_Task_: Continue the Hacker News comments about The Art of Electronics, starting right after their final sentence.

_Document text_:
:::

Found in 6 comments on Hacker News
m-watson · 2018-04-25 · Original thread
The Art of Electronics is a great reference guide and there is also a workbook(https://www.amazon.com/Learning-Art-Electronics-Hands-Course...) and student guide (https://www.amazon.com/Art-Electronics-Student-Manual/dp/052...) that you can buy as a companion books. It can be dense at times though.
mafuyu · 2015-01-02 · Original thread
I highly recommend the Student Guide to the Art of Electronics: http://www.amazon.com/The-Art-Electronics-Student-Manual/dp/...

The book covers the basics of both analog and digital, and focuses on developing intuition without getting _too_ bogged down by theory, with accompanying labs/projects. I took the course taught by the author of the book before going to school to study the same subject area, and it helped me develop intuition and general electronics knowledge in a way no other course has.

If you want preview of the book, e-mail me and I can send you some scans.

:::

_Given data_:
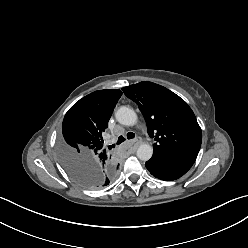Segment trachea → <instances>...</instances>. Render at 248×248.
<instances>
[{"label":"trachea","instance_id":"trachea-1","mask_svg":"<svg viewBox=\"0 0 248 248\" xmlns=\"http://www.w3.org/2000/svg\"><path fill=\"white\" fill-rule=\"evenodd\" d=\"M135 137V134L133 132L127 133V139H133ZM126 139L123 136H120L117 141V145L121 144L124 142ZM111 147H115V144H113Z\"/></svg>","mask_w":248,"mask_h":248}]
</instances>
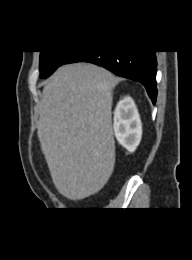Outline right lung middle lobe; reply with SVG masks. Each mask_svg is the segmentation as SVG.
Here are the masks:
<instances>
[{"mask_svg":"<svg viewBox=\"0 0 192 260\" xmlns=\"http://www.w3.org/2000/svg\"><path fill=\"white\" fill-rule=\"evenodd\" d=\"M40 78L50 76L70 54L67 51H40Z\"/></svg>","mask_w":192,"mask_h":260,"instance_id":"1","label":"right lung middle lobe"}]
</instances>
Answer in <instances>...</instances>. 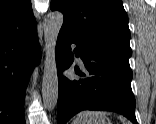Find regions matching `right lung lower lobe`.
<instances>
[{
	"label": "right lung lower lobe",
	"mask_w": 156,
	"mask_h": 124,
	"mask_svg": "<svg viewBox=\"0 0 156 124\" xmlns=\"http://www.w3.org/2000/svg\"><path fill=\"white\" fill-rule=\"evenodd\" d=\"M39 58L36 29L0 39V124H25L26 87Z\"/></svg>",
	"instance_id": "right-lung-lower-lobe-1"
}]
</instances>
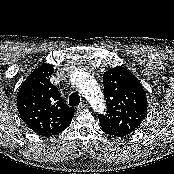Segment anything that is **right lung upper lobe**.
Instances as JSON below:
<instances>
[{
    "label": "right lung upper lobe",
    "instance_id": "right-lung-upper-lobe-1",
    "mask_svg": "<svg viewBox=\"0 0 174 174\" xmlns=\"http://www.w3.org/2000/svg\"><path fill=\"white\" fill-rule=\"evenodd\" d=\"M54 68L42 64L23 82L17 106L21 119L35 133L49 137L66 129L73 118L74 109L66 105L50 76Z\"/></svg>",
    "mask_w": 174,
    "mask_h": 174
}]
</instances>
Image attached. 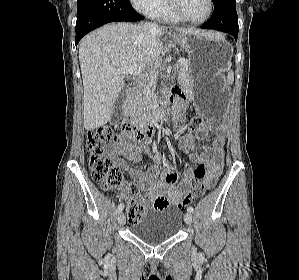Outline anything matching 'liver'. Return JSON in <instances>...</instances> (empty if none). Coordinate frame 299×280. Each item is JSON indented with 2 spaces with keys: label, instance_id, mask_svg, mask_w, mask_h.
Returning a JSON list of instances; mask_svg holds the SVG:
<instances>
[{
  "label": "liver",
  "instance_id": "1",
  "mask_svg": "<svg viewBox=\"0 0 299 280\" xmlns=\"http://www.w3.org/2000/svg\"><path fill=\"white\" fill-rule=\"evenodd\" d=\"M166 28L150 23L107 24L86 35L79 44L84 98L83 124L86 130L104 126L114 103L124 87V76L108 69H124L137 64L146 69L155 63L163 50ZM181 34L199 33L192 28H176Z\"/></svg>",
  "mask_w": 299,
  "mask_h": 280
}]
</instances>
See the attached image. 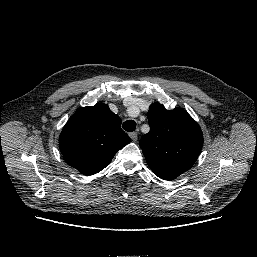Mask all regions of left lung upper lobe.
I'll use <instances>...</instances> for the list:
<instances>
[{
  "instance_id": "left-lung-upper-lobe-1",
  "label": "left lung upper lobe",
  "mask_w": 257,
  "mask_h": 257,
  "mask_svg": "<svg viewBox=\"0 0 257 257\" xmlns=\"http://www.w3.org/2000/svg\"><path fill=\"white\" fill-rule=\"evenodd\" d=\"M150 131L140 140L145 159L158 177L175 179L189 170L203 146L199 125L186 110L153 103L147 113Z\"/></svg>"
}]
</instances>
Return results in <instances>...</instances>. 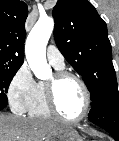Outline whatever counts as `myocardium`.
Masks as SVG:
<instances>
[{"instance_id":"1","label":"myocardium","mask_w":119,"mask_h":141,"mask_svg":"<svg viewBox=\"0 0 119 141\" xmlns=\"http://www.w3.org/2000/svg\"><path fill=\"white\" fill-rule=\"evenodd\" d=\"M67 78H72L79 83L85 98V104H84V109L82 113L79 116L74 118H69L64 116L59 110L57 102H56V86L61 81ZM44 89H45V99H46L47 107L49 111L51 112V114L54 115L55 117L67 122H80L88 115L91 108L90 92L84 80L77 74L72 73L70 71H66V70H57L53 74L52 79L45 83Z\"/></svg>"}]
</instances>
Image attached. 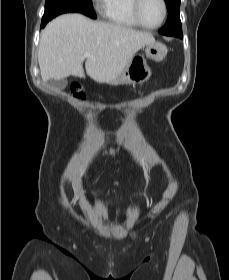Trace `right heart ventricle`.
Returning <instances> with one entry per match:
<instances>
[{
  "label": "right heart ventricle",
  "instance_id": "1",
  "mask_svg": "<svg viewBox=\"0 0 229 280\" xmlns=\"http://www.w3.org/2000/svg\"><path fill=\"white\" fill-rule=\"evenodd\" d=\"M133 0H107L103 18L110 24L122 28H139L132 13Z\"/></svg>",
  "mask_w": 229,
  "mask_h": 280
}]
</instances>
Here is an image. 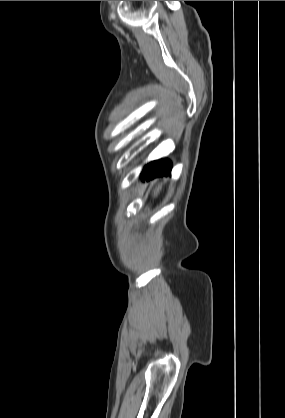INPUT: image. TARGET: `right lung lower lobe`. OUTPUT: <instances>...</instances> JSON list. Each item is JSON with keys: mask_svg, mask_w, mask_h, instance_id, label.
Instances as JSON below:
<instances>
[{"mask_svg": "<svg viewBox=\"0 0 285 418\" xmlns=\"http://www.w3.org/2000/svg\"><path fill=\"white\" fill-rule=\"evenodd\" d=\"M172 163L168 159H161L148 163L141 174L142 180L153 179L155 177L168 175L171 172Z\"/></svg>", "mask_w": 285, "mask_h": 418, "instance_id": "right-lung-lower-lobe-1", "label": "right lung lower lobe"}]
</instances>
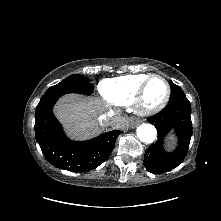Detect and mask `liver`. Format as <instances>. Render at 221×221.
<instances>
[{
	"label": "liver",
	"instance_id": "liver-1",
	"mask_svg": "<svg viewBox=\"0 0 221 221\" xmlns=\"http://www.w3.org/2000/svg\"><path fill=\"white\" fill-rule=\"evenodd\" d=\"M108 111V105L93 97L71 94L59 100L54 108L55 116L64 125L67 133L75 139H89L103 130L99 115ZM111 125L114 128L126 126V119L115 116Z\"/></svg>",
	"mask_w": 221,
	"mask_h": 221
}]
</instances>
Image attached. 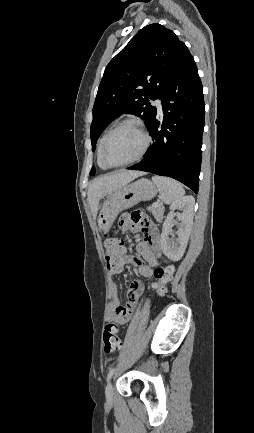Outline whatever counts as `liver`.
Segmentation results:
<instances>
[{"label": "liver", "instance_id": "1", "mask_svg": "<svg viewBox=\"0 0 254 433\" xmlns=\"http://www.w3.org/2000/svg\"><path fill=\"white\" fill-rule=\"evenodd\" d=\"M144 175L141 171L120 170L95 178L88 189V203L93 216L97 215L102 198L112 194L135 178Z\"/></svg>", "mask_w": 254, "mask_h": 433}]
</instances>
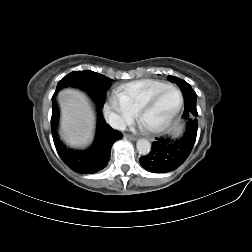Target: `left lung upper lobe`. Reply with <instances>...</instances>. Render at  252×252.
I'll list each match as a JSON object with an SVG mask.
<instances>
[{
  "mask_svg": "<svg viewBox=\"0 0 252 252\" xmlns=\"http://www.w3.org/2000/svg\"><path fill=\"white\" fill-rule=\"evenodd\" d=\"M169 79H170L171 81L176 82V83L179 85V87H180L181 85L190 86L186 81H184V80H182V79H179V78H176V77H171V76H169Z\"/></svg>",
  "mask_w": 252,
  "mask_h": 252,
  "instance_id": "1",
  "label": "left lung upper lobe"
}]
</instances>
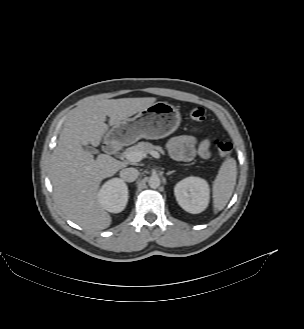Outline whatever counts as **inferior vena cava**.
Listing matches in <instances>:
<instances>
[{"label": "inferior vena cava", "mask_w": 304, "mask_h": 329, "mask_svg": "<svg viewBox=\"0 0 304 329\" xmlns=\"http://www.w3.org/2000/svg\"><path fill=\"white\" fill-rule=\"evenodd\" d=\"M139 171L135 168H124L120 171V177L123 181L133 182L137 179Z\"/></svg>", "instance_id": "obj_1"}]
</instances>
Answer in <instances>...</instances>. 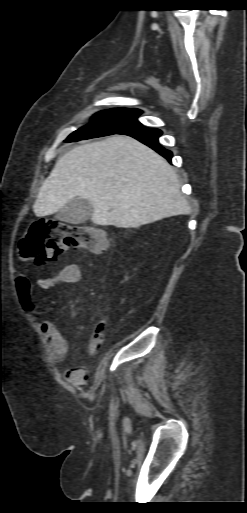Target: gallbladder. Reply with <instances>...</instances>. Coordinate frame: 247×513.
Masks as SVG:
<instances>
[{
  "label": "gallbladder",
  "instance_id": "1",
  "mask_svg": "<svg viewBox=\"0 0 247 513\" xmlns=\"http://www.w3.org/2000/svg\"><path fill=\"white\" fill-rule=\"evenodd\" d=\"M92 211L90 201L76 197L57 212L56 218L71 224H81L90 218Z\"/></svg>",
  "mask_w": 247,
  "mask_h": 513
}]
</instances>
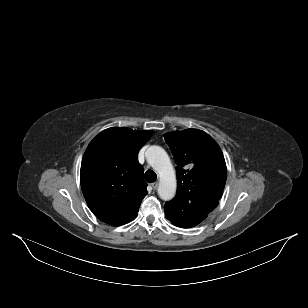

:::

_Response to the task_:
csmuk · 2013-11-18 · Original thread
That's closer to it although a little sparse by the looks. Possibly a very short introductory course.

If asked, I tend to direct people towards the following books:

http://www.amazon.com/The-Art-Electronics-Student-Manual/dp/...

Note: you need both the student manual (which most people don't know exists) and The Art Of Electronics.

To cover the maths background required, I recommend:

http://www.amazon.com/Mathematics-Birth-Numbers-Jan-Gullberg...

They are not cheap but worth it.

Oh and a calculator. Any old cheap scientific (Casio/TI/HP) will do as long as it doesn't make errors.

The big problem for me was the maths initially. It doesn't take long before you hit a brick wall at the age of 12. My 10 year old daughter is learning algebra and programming (in python!) though at school so things are looking up.

DanBC · 2012-06-14 · Original thread
You could read Petzold's book "Code - The Hidden Language of Computer Hardware and Software"

(http://www.charlespetzold.com/code/)

Or the Art of Electronics Student Manual, which goes through the process of building a computer.

(http://www.amazon.co.uk/The-Art-Electronics-Student-Manual/d...)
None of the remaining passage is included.